Dis-Chem’s store expansion goals (doubling store base by 2030), market share growth and its consistent revenue growth have piqued the interest of Allan Gray, which now owns more than 10% of the retailer.
On why Allan Gray favours the retail pharmacy model and, in particular, Dis-Chem over Clicks, the investment house’s analyst Jonty Fish says: “Pharmacy sales are generally resilient through economic cycles. Medicine is nondiscretionary, and consumers are unlikely to reduce essential health-care spending even when under pressure.
“The front shop further enhances defensiveness, with a significant portion of sales coming from staple categories such as personal care, hygiene and cleaning products. This combination results in earnings that are more stable than those of many other retail formats.”

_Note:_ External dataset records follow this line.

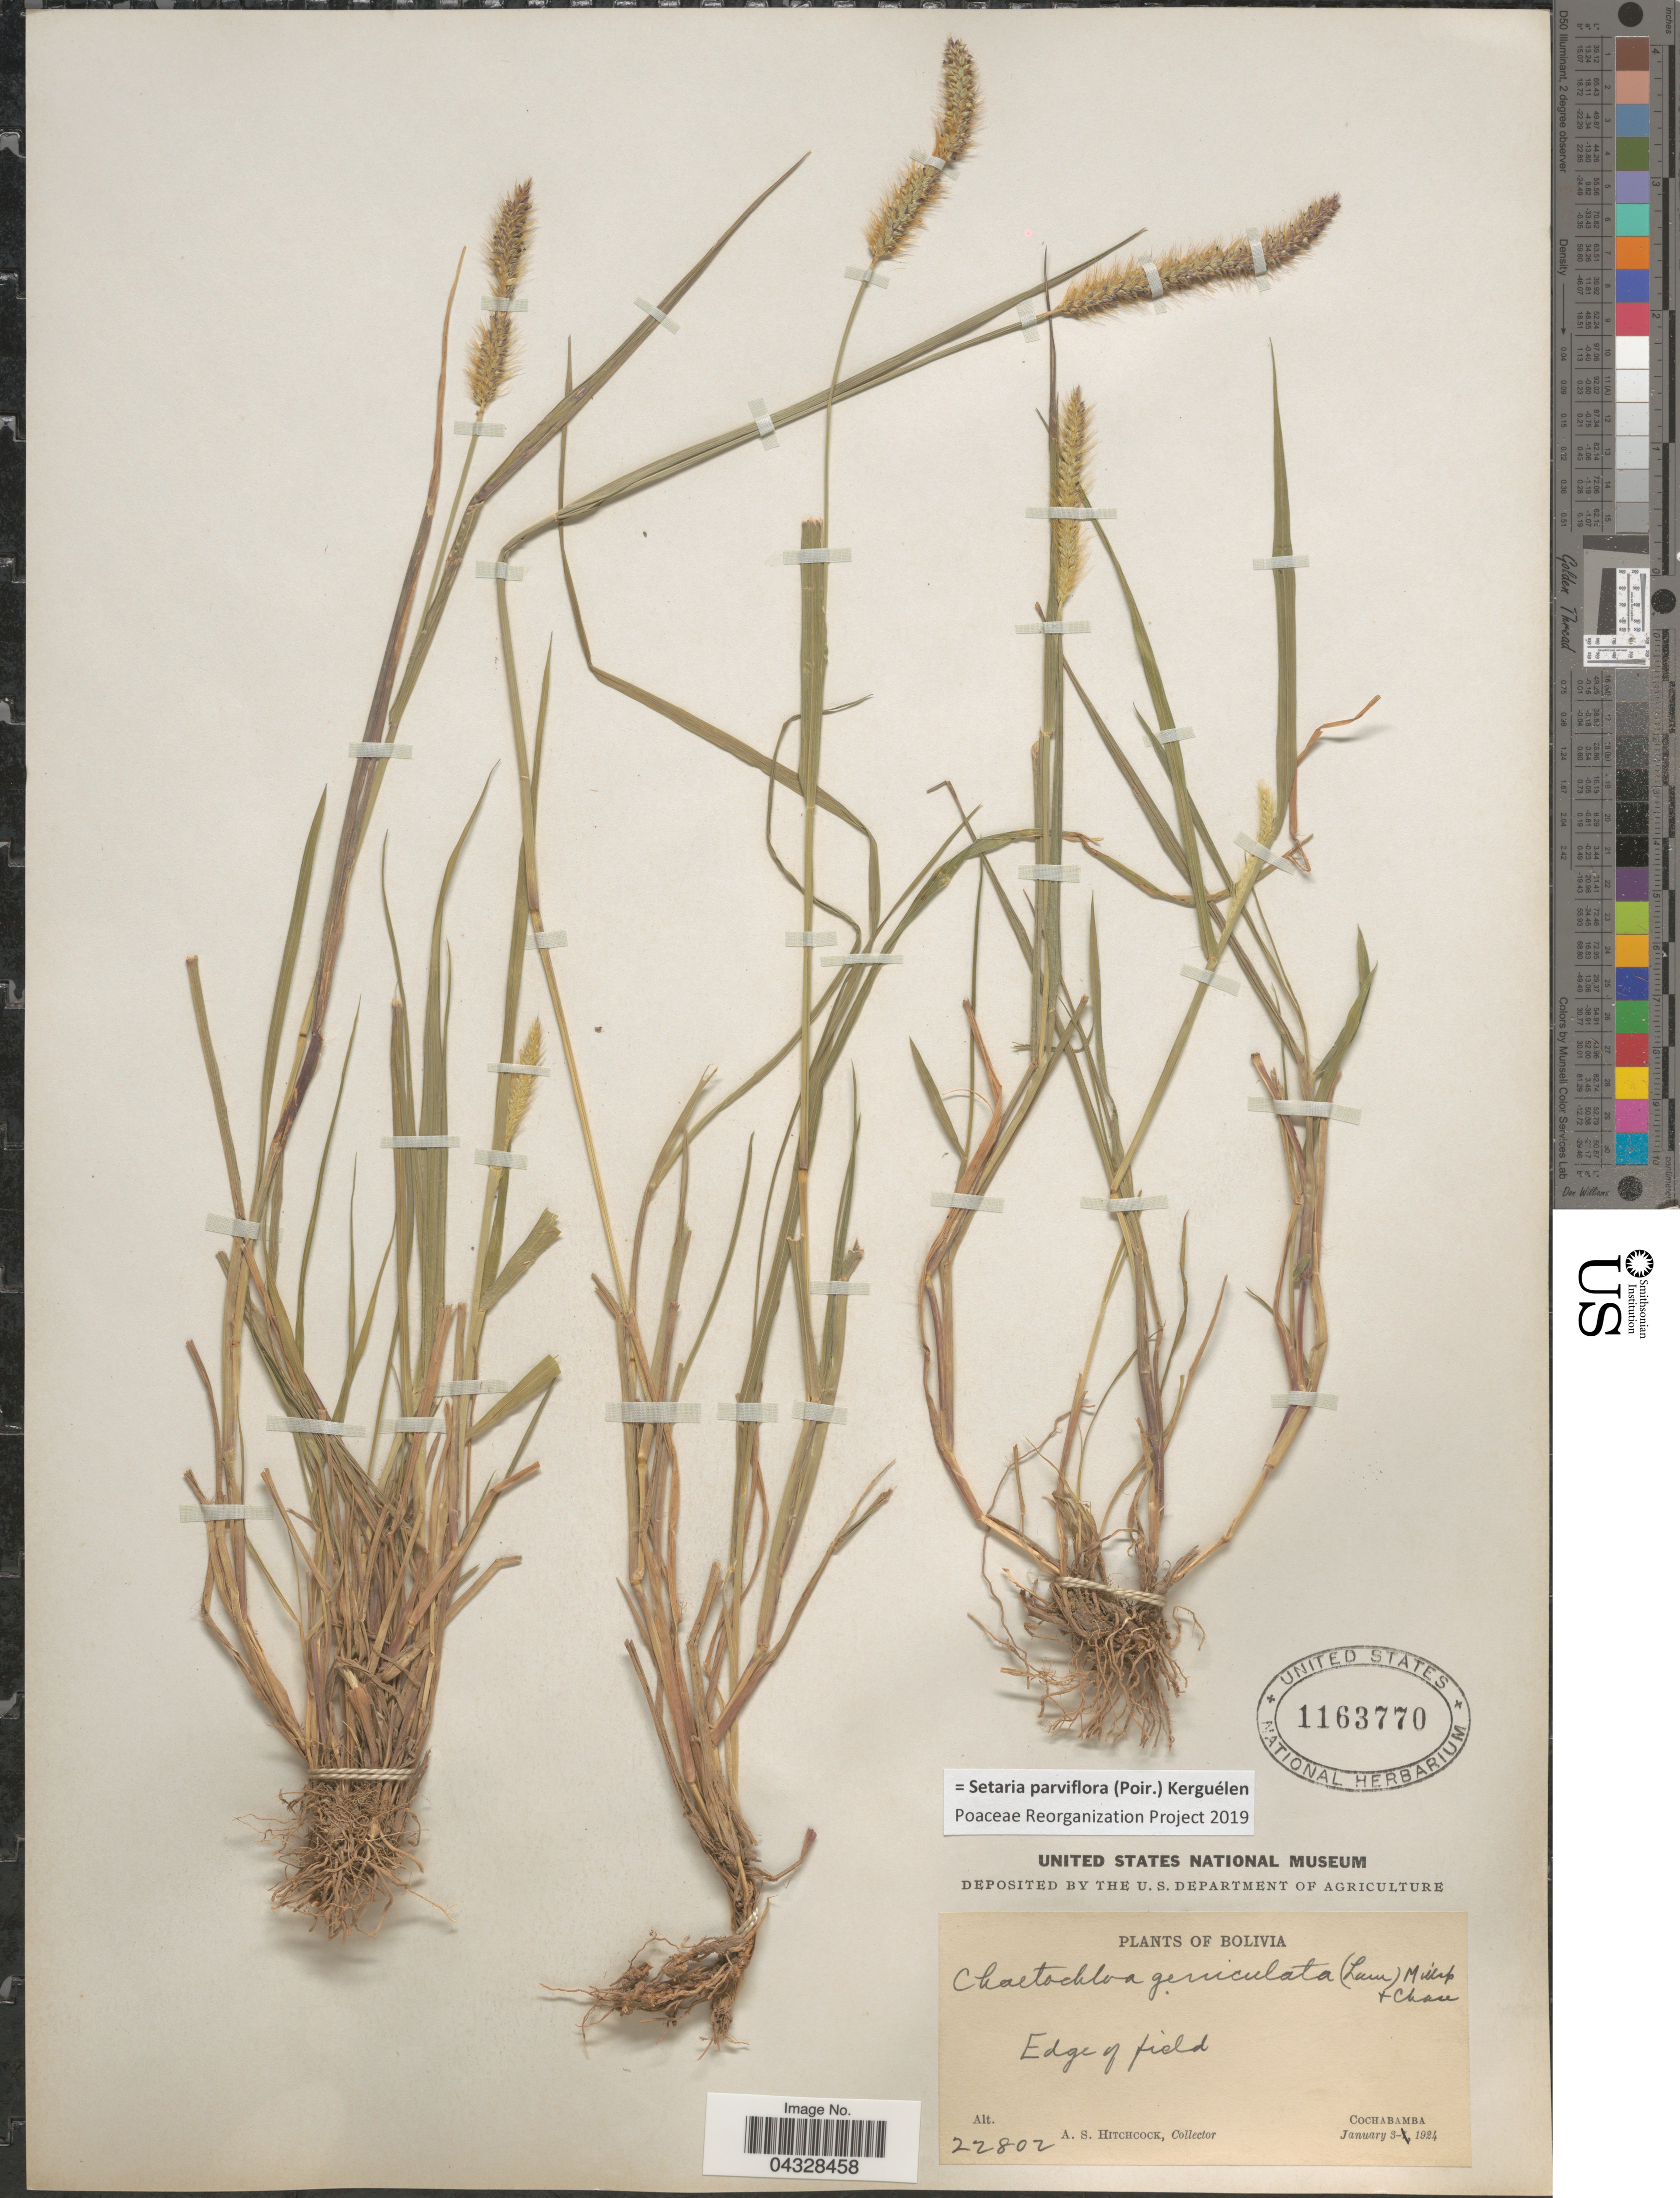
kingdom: Plantae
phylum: Tracheophyta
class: Liliopsida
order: Poales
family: Poaceae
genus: Setaria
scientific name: Setaria parviflora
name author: (Poir.) Kerguélen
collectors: A. S. Hitchcock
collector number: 22802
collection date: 1924-01-03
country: Bolivia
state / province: Cochabamba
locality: Edge of field.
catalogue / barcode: US 1163770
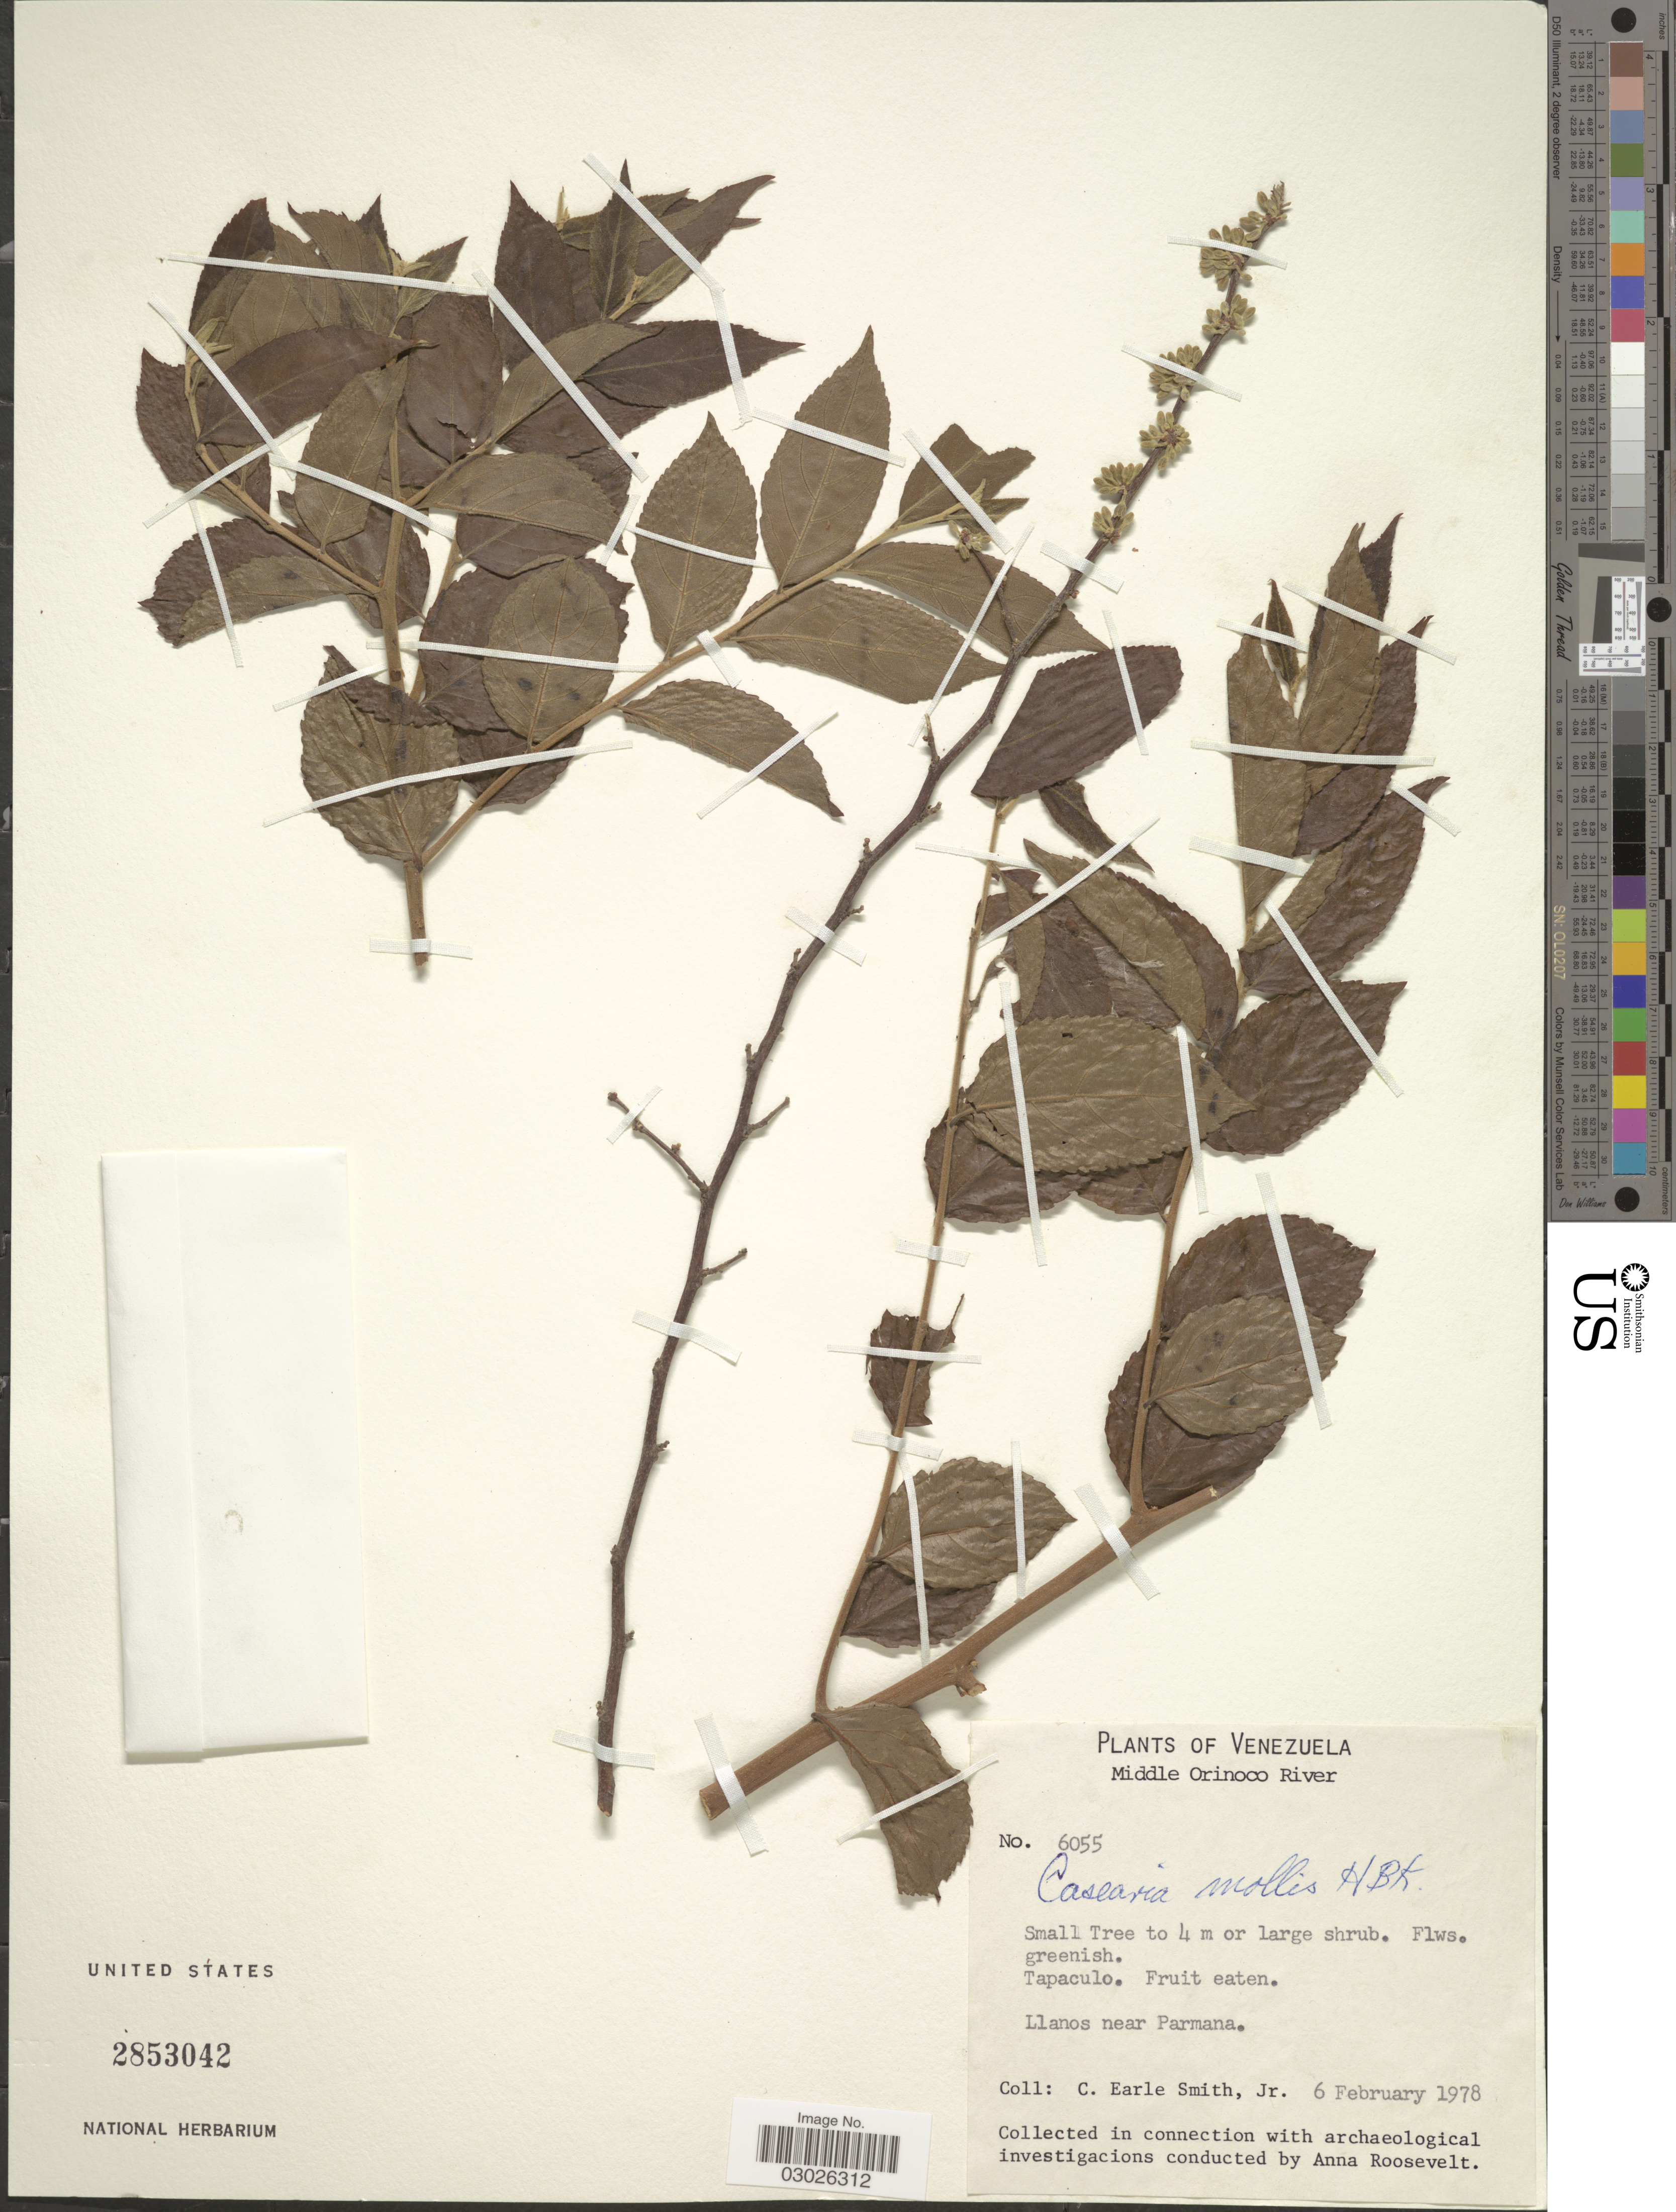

Clicks remains the profit king, with a 45.7% return on equity and a diversified distribution business (UPD) that grew 13%, albeit constrained by contract losses. However, Dis-Chem is the momentum player. Its 10.1% revenue growth, the viral success of Better Rewards and its ability to add 550,000 new shoppers suggest it is currently winning the war for new wallets.